Updated November 3, 2020:

What Is a Sample Partnership Agreement LLC?

A sample partnership agreement LLC is a legal contract that specifies the rights and responsibilities of each entity (e.g., individual or business) associated with a company. The partnership agreement should provide clear guidelines for both the daily procedures of running a business and the incidental occurrences associated with a business, such as when a partner withdraws.

The partnership agreement may specify the capital contributions, ownership stakes, management responsibilities, and profit and loss distribution procedures for each partner. Establishing an effective partnership agreement is critical to ensuring the success of a joint venture. It is always recommended to construct the partnership agreement before any time or money is invested in the business. Doing so ensures that expectations, liabilities, and responsibilities are clearly understood before any business risks are assumed.

Types of Partnerships

There are several types of partnerships, including:

  1. general partnerships,
  2. limited partnerships, and
  3. limited liability partnerships.

First, a general partnership is a for-profit business structure formed between two or more general partners. Each general partner is equally liable for the debts and obligations associated with the business. In addition, each general partner is liable for the actions and business decisions of each of the other general partners.

Second, limited partnerships have two levels of partners: general partners and limited partners. A limited partner is only liability for the debts and obligations associated with his or her portion of the business. Limited partnerships always have at least one general partner.

Finally, in a limited liability partnership, every partner is a limited partner. Accordingly, each partner is only liable for his or her actions and the debts and obligations associated with his or her portion of the business. There are no general partners.

Sections of the Sample Partnership Agreement

A partnership agreement should provide details about:

  1. Capital contributions expectations
  2. Profit and loss distribution
  3. Management and voting procedures
  4. Partner withdrawal
  5. Business dissolution

Capital Contributions

Typically, one or more partners will provide an initial capital contribution to cover the start-up costs of the business. It is important to clearly delineate the investment requirements for the business partners. For example, some partners may make a cash contribution, while others may contribute to other types of resources, such as real estate and equipment. Additionally, you should specify a course of action if the initial capital raised does not fully cover the initial costs of business operation until the business starts to generate a profit.

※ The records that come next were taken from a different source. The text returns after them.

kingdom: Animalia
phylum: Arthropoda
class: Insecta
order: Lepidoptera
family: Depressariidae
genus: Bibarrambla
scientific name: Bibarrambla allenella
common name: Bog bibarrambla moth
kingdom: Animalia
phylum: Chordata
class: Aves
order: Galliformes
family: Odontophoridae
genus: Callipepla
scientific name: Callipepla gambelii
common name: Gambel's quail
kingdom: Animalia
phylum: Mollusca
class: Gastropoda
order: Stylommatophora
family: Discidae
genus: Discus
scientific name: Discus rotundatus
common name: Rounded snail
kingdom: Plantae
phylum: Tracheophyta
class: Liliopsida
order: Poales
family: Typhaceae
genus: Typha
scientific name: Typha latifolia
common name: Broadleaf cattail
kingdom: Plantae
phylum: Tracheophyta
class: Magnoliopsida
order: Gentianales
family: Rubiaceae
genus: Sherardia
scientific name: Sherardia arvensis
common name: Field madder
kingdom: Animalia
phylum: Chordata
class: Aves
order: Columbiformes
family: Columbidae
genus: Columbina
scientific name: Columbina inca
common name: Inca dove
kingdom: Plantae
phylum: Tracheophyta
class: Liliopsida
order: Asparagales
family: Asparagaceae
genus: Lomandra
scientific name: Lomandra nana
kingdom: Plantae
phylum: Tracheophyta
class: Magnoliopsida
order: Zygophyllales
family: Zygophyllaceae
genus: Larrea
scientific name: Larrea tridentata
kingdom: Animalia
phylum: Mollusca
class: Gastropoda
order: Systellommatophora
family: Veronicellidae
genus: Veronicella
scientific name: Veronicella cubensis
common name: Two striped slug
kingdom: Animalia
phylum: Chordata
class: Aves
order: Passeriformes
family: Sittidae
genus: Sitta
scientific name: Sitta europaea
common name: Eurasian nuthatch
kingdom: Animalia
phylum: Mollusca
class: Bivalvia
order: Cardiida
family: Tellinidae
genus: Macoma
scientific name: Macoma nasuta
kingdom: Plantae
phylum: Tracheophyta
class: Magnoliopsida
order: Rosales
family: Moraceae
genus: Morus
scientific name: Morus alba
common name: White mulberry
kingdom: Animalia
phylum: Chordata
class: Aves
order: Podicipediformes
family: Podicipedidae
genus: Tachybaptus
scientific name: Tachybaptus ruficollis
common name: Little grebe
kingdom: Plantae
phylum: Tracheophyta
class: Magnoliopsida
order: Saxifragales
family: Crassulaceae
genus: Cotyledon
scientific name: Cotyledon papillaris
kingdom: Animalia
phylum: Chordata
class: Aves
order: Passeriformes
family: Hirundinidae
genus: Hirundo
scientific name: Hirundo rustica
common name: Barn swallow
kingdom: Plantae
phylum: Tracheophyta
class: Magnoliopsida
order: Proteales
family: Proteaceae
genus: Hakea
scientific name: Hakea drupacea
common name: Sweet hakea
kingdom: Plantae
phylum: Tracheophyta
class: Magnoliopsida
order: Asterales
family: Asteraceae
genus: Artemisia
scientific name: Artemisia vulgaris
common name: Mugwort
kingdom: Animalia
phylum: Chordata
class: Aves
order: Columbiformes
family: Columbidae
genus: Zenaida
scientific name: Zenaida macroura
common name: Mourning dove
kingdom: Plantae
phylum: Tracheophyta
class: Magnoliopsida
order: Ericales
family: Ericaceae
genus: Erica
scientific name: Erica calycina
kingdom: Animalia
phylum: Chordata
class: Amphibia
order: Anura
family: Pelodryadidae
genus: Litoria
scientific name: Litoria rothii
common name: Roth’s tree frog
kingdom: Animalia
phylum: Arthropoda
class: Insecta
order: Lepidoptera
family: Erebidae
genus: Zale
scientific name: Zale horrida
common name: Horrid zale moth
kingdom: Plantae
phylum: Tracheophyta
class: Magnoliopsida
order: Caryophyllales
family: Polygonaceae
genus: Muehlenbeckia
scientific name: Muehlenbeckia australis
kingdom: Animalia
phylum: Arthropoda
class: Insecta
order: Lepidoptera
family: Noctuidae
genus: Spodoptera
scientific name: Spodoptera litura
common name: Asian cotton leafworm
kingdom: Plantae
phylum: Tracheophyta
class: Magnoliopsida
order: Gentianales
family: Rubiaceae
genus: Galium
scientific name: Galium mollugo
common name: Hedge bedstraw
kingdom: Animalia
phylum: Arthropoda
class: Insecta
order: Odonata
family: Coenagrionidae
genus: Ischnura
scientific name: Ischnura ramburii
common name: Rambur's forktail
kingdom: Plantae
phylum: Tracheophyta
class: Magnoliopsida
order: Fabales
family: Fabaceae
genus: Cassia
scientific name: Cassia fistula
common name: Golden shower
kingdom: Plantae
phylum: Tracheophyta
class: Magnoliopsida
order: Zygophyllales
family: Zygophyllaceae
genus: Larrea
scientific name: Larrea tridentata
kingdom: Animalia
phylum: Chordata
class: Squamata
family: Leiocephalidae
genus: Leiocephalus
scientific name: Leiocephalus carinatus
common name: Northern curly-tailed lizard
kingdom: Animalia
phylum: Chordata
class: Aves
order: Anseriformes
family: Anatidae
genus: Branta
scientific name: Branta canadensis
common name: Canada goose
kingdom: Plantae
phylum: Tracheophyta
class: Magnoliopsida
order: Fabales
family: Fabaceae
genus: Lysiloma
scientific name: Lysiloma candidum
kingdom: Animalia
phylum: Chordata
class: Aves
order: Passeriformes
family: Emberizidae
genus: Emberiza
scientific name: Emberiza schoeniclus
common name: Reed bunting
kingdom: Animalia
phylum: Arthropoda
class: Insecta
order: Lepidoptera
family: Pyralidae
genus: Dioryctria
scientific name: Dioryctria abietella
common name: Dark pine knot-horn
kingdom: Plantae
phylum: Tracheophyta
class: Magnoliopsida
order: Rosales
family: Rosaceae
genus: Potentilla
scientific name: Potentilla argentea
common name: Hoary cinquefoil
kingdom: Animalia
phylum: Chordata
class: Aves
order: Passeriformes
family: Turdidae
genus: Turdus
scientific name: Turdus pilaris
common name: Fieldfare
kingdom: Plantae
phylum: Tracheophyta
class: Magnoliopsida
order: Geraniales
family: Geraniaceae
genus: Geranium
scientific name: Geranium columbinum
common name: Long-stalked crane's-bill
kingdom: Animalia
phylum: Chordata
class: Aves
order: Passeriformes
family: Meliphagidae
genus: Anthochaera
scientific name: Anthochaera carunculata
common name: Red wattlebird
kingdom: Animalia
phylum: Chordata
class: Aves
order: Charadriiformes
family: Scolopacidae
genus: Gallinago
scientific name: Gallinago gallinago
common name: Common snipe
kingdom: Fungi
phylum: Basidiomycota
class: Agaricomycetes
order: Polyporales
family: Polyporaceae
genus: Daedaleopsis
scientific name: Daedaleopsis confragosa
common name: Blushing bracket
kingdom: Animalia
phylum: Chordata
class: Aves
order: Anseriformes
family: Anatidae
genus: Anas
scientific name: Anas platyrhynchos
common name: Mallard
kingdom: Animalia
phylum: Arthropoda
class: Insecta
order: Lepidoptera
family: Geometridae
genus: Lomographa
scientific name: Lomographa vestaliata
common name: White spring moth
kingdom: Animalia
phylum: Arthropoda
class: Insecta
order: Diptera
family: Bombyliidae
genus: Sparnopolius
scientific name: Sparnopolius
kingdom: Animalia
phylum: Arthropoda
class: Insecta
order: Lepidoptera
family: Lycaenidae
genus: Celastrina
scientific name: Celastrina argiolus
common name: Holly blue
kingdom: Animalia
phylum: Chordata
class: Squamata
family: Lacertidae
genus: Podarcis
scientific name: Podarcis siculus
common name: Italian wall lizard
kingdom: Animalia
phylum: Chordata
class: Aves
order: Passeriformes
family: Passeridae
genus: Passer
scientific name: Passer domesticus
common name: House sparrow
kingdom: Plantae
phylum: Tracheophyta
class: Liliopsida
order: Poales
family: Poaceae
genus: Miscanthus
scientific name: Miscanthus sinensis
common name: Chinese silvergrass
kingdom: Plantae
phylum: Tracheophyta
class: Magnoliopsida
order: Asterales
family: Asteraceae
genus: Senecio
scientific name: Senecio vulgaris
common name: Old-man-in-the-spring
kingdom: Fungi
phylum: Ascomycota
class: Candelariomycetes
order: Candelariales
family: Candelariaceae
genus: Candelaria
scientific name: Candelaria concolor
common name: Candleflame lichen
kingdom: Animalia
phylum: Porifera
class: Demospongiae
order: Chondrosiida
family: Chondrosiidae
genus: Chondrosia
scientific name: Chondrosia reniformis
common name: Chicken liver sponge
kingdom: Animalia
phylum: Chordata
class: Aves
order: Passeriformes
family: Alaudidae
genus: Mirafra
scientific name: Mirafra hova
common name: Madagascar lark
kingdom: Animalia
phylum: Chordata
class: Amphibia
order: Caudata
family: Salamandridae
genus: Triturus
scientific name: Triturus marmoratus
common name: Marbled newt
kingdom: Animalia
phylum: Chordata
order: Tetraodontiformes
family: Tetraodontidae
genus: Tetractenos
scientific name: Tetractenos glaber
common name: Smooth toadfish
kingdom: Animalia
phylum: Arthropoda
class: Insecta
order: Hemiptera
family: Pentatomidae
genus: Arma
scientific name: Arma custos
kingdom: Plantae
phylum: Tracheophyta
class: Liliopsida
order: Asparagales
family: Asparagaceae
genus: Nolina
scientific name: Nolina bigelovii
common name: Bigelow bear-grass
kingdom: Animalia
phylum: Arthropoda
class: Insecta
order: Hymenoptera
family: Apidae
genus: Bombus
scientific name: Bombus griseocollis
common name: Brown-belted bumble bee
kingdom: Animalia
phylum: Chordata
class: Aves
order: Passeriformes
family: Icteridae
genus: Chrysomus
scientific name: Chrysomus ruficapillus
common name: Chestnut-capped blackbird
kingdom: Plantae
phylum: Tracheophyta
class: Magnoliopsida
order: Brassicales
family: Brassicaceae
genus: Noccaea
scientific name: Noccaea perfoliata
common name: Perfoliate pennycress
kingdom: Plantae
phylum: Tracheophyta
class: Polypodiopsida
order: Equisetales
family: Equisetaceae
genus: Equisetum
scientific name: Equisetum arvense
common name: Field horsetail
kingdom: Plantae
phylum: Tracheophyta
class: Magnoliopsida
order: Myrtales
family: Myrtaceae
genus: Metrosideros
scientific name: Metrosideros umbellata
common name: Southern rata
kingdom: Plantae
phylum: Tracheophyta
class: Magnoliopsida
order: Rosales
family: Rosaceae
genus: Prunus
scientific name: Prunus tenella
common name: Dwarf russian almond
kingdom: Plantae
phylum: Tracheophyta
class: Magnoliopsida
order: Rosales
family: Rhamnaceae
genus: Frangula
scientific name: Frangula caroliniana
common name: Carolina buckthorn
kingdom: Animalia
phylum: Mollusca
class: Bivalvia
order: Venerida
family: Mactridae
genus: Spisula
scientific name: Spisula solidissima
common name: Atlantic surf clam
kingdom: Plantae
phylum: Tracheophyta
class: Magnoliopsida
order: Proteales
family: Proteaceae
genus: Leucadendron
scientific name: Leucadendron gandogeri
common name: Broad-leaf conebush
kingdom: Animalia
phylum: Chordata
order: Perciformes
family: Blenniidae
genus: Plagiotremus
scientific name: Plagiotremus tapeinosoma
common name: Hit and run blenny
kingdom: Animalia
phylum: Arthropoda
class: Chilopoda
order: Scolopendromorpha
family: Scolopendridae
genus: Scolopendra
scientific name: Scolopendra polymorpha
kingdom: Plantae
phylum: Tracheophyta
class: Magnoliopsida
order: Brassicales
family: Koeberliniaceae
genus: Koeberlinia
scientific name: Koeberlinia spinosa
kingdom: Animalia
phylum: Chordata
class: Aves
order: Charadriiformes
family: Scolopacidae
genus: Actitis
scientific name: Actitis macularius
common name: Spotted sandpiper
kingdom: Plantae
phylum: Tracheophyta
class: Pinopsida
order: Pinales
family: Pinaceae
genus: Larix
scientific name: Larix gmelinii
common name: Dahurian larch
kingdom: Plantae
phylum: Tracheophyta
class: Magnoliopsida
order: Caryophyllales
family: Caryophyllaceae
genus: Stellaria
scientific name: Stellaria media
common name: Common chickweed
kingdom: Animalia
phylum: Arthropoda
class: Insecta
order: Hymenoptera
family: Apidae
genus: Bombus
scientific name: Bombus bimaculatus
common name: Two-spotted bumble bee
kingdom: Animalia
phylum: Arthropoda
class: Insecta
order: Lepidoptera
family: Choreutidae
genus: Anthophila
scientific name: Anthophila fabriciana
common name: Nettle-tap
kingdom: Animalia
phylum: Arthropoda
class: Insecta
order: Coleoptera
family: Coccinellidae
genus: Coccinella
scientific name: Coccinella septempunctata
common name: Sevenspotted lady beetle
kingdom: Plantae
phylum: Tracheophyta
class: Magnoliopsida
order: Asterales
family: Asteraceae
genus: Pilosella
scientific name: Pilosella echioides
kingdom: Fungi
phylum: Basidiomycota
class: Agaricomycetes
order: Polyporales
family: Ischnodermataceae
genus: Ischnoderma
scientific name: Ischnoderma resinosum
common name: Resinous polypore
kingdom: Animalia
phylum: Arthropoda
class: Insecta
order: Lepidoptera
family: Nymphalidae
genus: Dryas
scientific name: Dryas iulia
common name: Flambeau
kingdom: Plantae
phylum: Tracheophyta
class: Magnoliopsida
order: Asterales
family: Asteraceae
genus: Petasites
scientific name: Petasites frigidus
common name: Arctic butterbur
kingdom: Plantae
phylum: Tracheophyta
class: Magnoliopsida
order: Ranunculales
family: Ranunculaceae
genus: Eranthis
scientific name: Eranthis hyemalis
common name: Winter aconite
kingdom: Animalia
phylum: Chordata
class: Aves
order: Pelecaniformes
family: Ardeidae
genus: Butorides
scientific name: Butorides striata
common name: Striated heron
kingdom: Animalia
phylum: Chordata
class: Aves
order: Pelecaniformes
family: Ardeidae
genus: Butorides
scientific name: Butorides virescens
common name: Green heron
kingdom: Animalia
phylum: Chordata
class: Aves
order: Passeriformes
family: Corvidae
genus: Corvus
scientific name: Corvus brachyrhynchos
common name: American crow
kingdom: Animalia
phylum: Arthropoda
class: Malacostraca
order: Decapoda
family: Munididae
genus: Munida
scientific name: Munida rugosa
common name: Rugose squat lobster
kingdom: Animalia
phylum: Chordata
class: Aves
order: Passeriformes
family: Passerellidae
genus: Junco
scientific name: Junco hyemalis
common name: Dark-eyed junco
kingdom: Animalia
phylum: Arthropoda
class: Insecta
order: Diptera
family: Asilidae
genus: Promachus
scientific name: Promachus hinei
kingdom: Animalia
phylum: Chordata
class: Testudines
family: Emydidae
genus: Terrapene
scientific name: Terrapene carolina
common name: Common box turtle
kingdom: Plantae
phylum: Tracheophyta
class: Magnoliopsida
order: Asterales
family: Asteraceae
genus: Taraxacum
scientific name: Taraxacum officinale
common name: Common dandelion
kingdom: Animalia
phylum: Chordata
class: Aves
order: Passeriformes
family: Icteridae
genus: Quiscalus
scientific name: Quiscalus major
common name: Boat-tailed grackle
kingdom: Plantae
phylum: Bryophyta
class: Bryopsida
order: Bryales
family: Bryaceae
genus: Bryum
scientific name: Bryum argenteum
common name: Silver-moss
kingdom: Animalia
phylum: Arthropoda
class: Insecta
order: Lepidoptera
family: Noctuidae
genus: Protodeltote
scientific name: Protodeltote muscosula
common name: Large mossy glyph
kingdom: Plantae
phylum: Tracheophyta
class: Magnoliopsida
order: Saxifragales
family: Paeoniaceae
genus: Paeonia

Often, each partner will receive a percentage of ownership of the business based on the size of his or her capital contribution. For example, a partner tasked with managing one or more aspects of a business may have a larger ownership stake than other partners, who may have limited expertise, hold positions of lesser responsibility, and/or have limited time or capital to invest in the business.

Profit and Loss Distribution

Profit and losses may be distributed based upon:

  1. Fixed percentages: Each partner receives a fixed percentage of the profit or loss — the total summing to 100 percent.
  2. Equal shares: Each partner receives an equal share of the profits or covers an equal share of the losses.

The partnership agreement should indicate the regularity with which distributions are made, as well as a minimum operational balance that the company should retain.

Management and Voting

Partnerships may designate a managing partner and/or may hire a staff to manage day-to-day business operations. The partnership agreement should specify the organizational structure of the business and the roles and responsibilities of each partner and staff member.

In addition, each partner may receive voting privileges:

  1. Proportional to Contributions: Each partner receives a percentage vote equal to his or her capital contribution.
  2. Proportional to Profit Share: Each partner receives a percentage vote equal to his or her profit distribution.
  3. Equal Vote: Each partner receives an equal vote.


If a partnership agreement allows for partners to withdraw, then the partnership agreement should outline a procedure for an amicable exit, including a notice period and/or a probation period. In addition, the partnership agreement should detail a process for the reallocation of the partner's ownership stakes and profit and loss distributions.


Partners may indicate how assets are distributed in the event of dissolution. Potential methods may include:

  1. All partners agree on a specified end date.
  2. All projects have been completed or the purpose of the business has been fulfilled.
  3. The business dissolves upon the death of a partner or member.
  4. The business dissolves when the business or a member/partner declares bankruptcy.
  5. The business dissolves when a partner withdraws.